With GPS Expected on the New iPhone, Portable Nav Suppliers Are "Scared %#*@-less"

With portable navigation systems hanging from millions of windshields and the price point of the popular devices diving down to the $99 mark, automakers' expensive in-dash nav systems are going the way of the car phone. But with mobile-phone based navigation gaining ground -- and the new 3-G iPhone expected to debut on Monday with full GPS capability -- portable navs could soon face a similar fate.

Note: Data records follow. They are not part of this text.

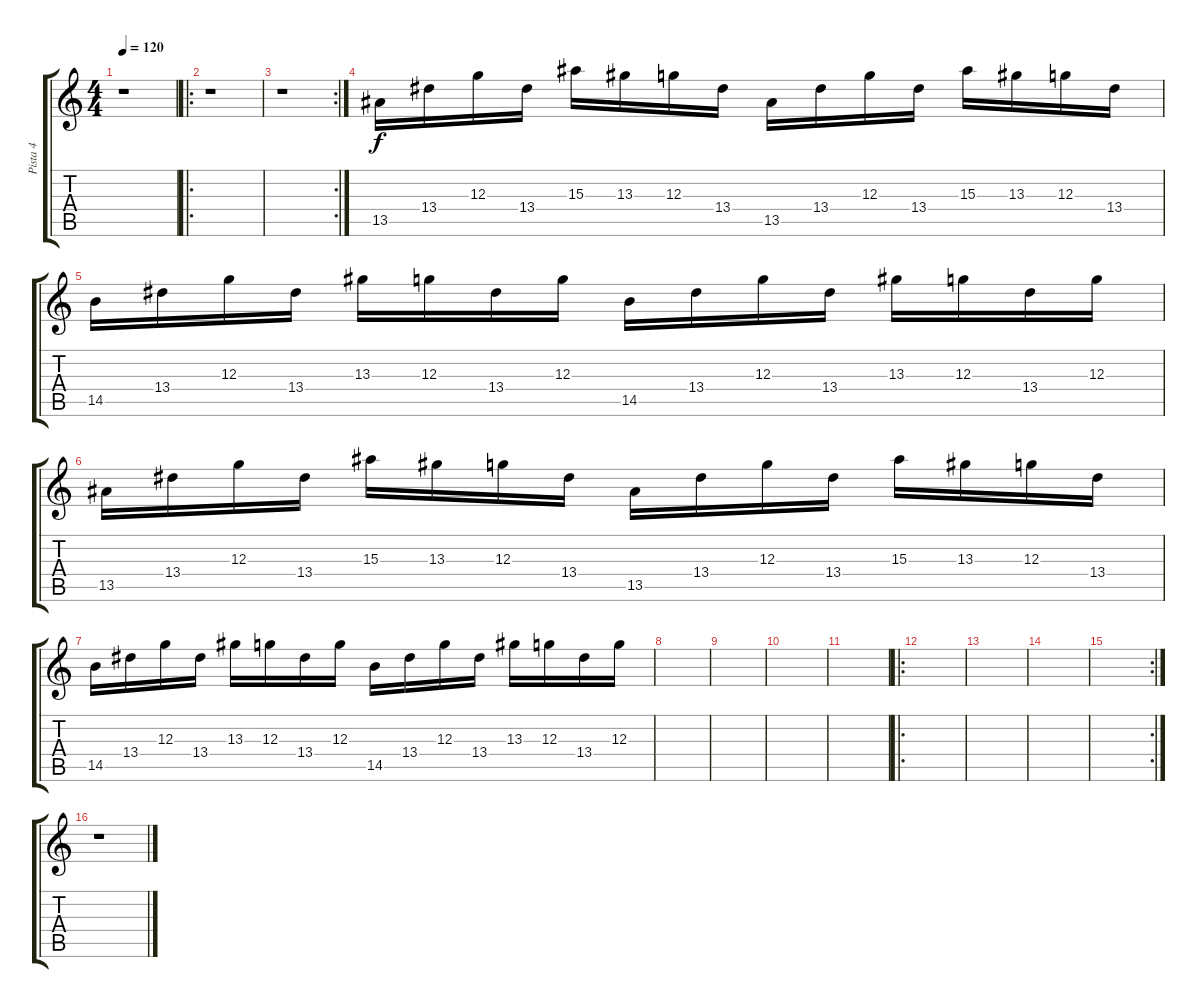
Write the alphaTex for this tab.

\track ("Pista 4" "Pista 4") {instrument electricguitarjazz}
\staff {score tabs}
\tuning (E4 B3 G3 D3 A2 D2) {hide}
\ts (4 4)
\tempo 120
\clef g2
\ks c
r.1{dy f instrument electricguitarjazz} |
\ro
r.1 |
\rc 2
r.1 |
13.5.16{volume 13} 13.4.16 12.3.16 13.4.16 15.3.16 13.3.16 12.3.16 13.4.16 13.5.16 13.4.16 12.3.16 13.4.16 15.3.16 13.3.16 12.3.16 13.4.16 |
14.5.16 13.4.16 12.3.16 13.4.16 13.3.16 12.3.16 13.4.16 12.3.16 14.5.16 13.4.16 12.3.16 13.4.16 13.3.16 12.3.16 13.4.16 12.3.16 |
13.5.16 13.4.16 12.3.16 13.4.16 15.3.16 13.3.16 12.3.16 13.4.16 13.5.16 13.4.16 12.3.16 13.4.16 15.3.16 13.3.16 12.3.16 13.4.16 |
14.5.16 13.4.16 12.3.16 13.4.16 13.3.16 12.3.16 13.4.16 12.3.16 14.5.16 13.4.16 12.3.16 13.4.16 13.3.16 12.3.16 13.4.16 12.3.16 |
|
|
|
|
\ro
|
|
|
\rc 2
|
r.1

Phone-based GPS navigation has been steadily gaining ground on portables. Earlier this week, Networks in Motion, the leading provider of navigation services to the top four U.S. cellular carriers, announced that the day before Mother’s Day, May 10, saw the largest spike ever in the use of navigation on mobile phones, with nearly 5 million requests.

That's a lot of drivers finding their way to mom's house. And looking at a small screen while driving.

Portable navigation has experienced phenomenal growth over the past several years, while automakers' expensive in-dash systems have been shown to increase the depreciation of a vehicle. But the use of GPS-enabled mobile phones is expected to quadruple by 2011, and if GPS is introduced on the new iPhone, as expected, it could accelerate the shift away from portable nav systems. And as Popular Mechanics reported, leave GPS suppliers "scared %#*@-less."
Portable nav heavyweight Garmin already introduced an iPhone-like GPS phone earlier this year, and last week minor player Mio unveiled two similar GPS phones. Now, all eyes will be on Steve Jobs on Monday when the Apple Godhead is expected to unveil the iPhone 2.0 with built-in GPS at the Worldwide Developers Conference in San Francisco.

The market is ripe for it. Networks in Motion, which claims to have a 57 percent share of U.S. revenue from navigation services offered on mobile phones, says that in early in 2007 it had less than a million paid users. Now it has more than 3 million, and in May it reached the milestone of more than 100 million monthly navigation requests.

But the biggest challenge will be how to deal with driver distraction issues in moving from the small screen of portable navs to the even smaller screen of mobile phones.

Let's see if Apple will show the way.